Review and Art by: Alice J., Grade 11
Samantha Shannon is the author of the whopping 800+ page fantasy, The Priory of the Orange Tree. What do those hundreds of pages contain, you may ask? Well, there are dragons and knights and queens and mages—which might seem like the recipe for a swashbuckling epic fantasy, but in my opinion Priory falls quite a ways short of works like The Lord of the Rings or A Song of Ice and Fire.
We as the reader follow the perspectives of a diverse cast of characters scattered across Shannon’s fictional world. Tané lives in the East, in an island country that worships powerful sea dragons as gods, and hopes to become one of the revered few dragon riders. A short distance away is Niclays Roos, an old and world-weary alchemist waiting out his exile and wallowing in bitterness.
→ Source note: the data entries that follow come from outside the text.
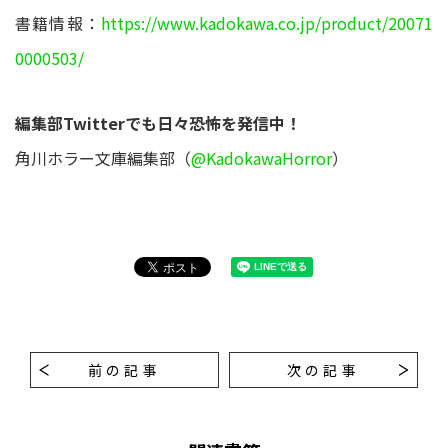
書籍情報：
https://www.kadokawa.co.jp/product/20071
0000503/
編集部Twitterでも日々恐怖を発信中！
角川ホラー文庫編集部（
@KadokawaHorror
）
前の記事
次の記事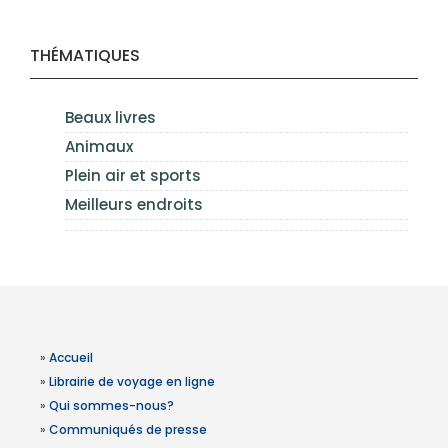
THÉMATIQUES
Beaux livres
Animaux
Plein air et sports
Meilleurs endroits
»
Accueil
»
Librairie de voyage en ligne
»
Qui sommes-nous?
»
Communiqués de presse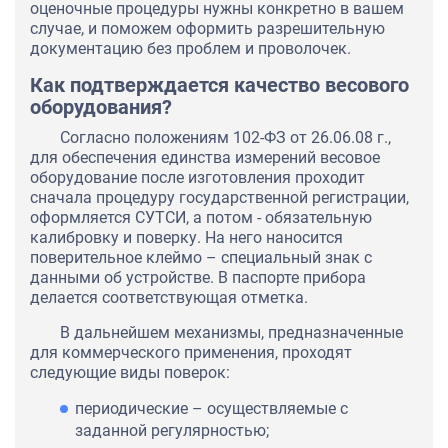
оценочные процедуры нужны конкретно в вашем
случае, и поможем оформить разрешительную
документацию без проблем и проволочек.
Как подтверждается качество весового
оборудования?
Согласно положениям 102-ФЗ от 26.06.08 г.,
для обеспечения единства измерений весовое
оборудование после изготовления проходит
сначала процедуру государственной регистрации,
оформляется СУТСИ, а потом - обязательную
калибровку и поверку. На него наносится
поверительное клеймо – специальный знак с
данными об устройстве. В паспорте прибора
делается соответствующая отметка.
В дальнейшем механизмы, предназначенные
для коммерческого применения, проходят
следующие виды поверок:
периодические – осуществляемые с
заданной регулярностью;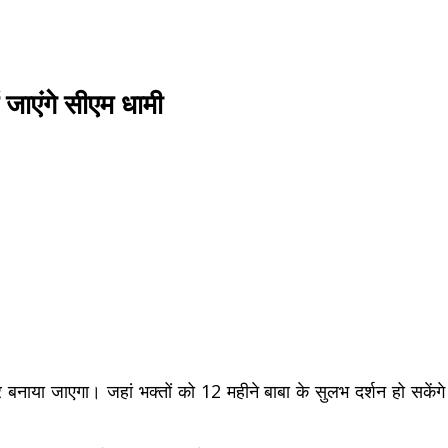
ं जाएंगे सीएम धामी
ंदिर बनाया जाएगा। जहां भक्तों को 12 महीने बाबा के सुलभ दर्शन हो सक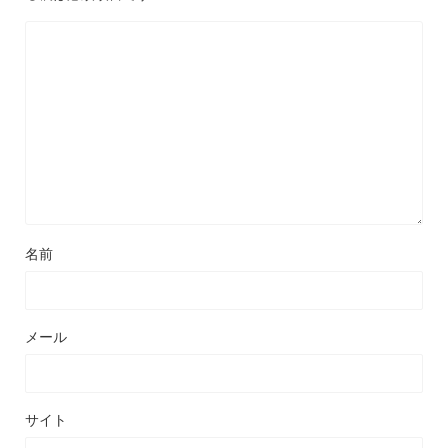
名前
メール
サイト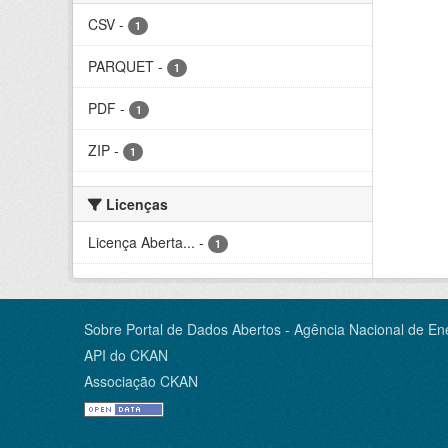
CSV
-
1
PARQUET
-
1
PDF
-
1
ZIP
-
1
Licenças
Licença Aberta...
-
1
Sobre Portal de Dados Abertos - Agência Nacional de Ene
API do CKAN
Associação CKAN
Across the ocean, Ead Duryan serves Queen Sabran of Inys but harbors a secret, one involving a society of dragon-slayers and a magical orange tree. The people of Inys live in fear of the fire breathing dragons that destroy their villages, in contrast with the worshipful people of the East. What both fear above all, however, is the return of “the Nameless One”, a maleficent and ancient dragon who was put to sleep a thousand years ago. As Ead climbs the ranks in Inysh court, she uncovers the truth behind the country’s deep rooted religion. She and others must unite East and West, delve into a history of magic, and maneuver around Inysh politics to put an end to the Nameless One’s terror.
Shannon should get credit for her intricate world building; by the end of the story, the political and cultural nuances between countries were quite interesting and detailed. The beginning of the story was also engaging, where Ead at the palace worked towards gaining Sabran’s trust and dealt with lords and ladies. Beyond that, though, the plot was not great. The storyline grows complex in a way that is more chaotic than deep or satisfying, as you have to keep track of multiple completely separate viewpoints and end up quickly losing track of who is where and what they’ve discovered. The quickly expanding plot in the beginning also poses a problem for the rest of the story, as the later parts aren’t long or well developed enough; some character will end up going from A to B by via magic animal that conveniently appeared at the right moment, or they’ll receive a bombshell of info that shakes their foundation and then go on acting normally the next day. Lots of parts are missing a more emotional weight that can only happen through a reader’s long term investment in characters.
If Shannon slowed down and focused properly on fleshing out important moments instead of trying to get through plot event after plot event, I’m sure Priory would leave more readers with an emotional impact. I’m also sure it would turn into a multi volume series, which would honestly befit the story much more than a single fat book to drag through. I believe Priory has the potential to be epic like other older works, because it certainly does come with cool ideas and an immersive world (bonus points for a cool cover), but the execution was off. Combining this with the sheer number of pages, there was not enough satisfaction in finishing the story to make reading this book worth it for me. A long book comes with certain expectations of quality given the time a reader puts in, so I’m afraid I wouldn’t recommend The Priory of the Orange Tree to many.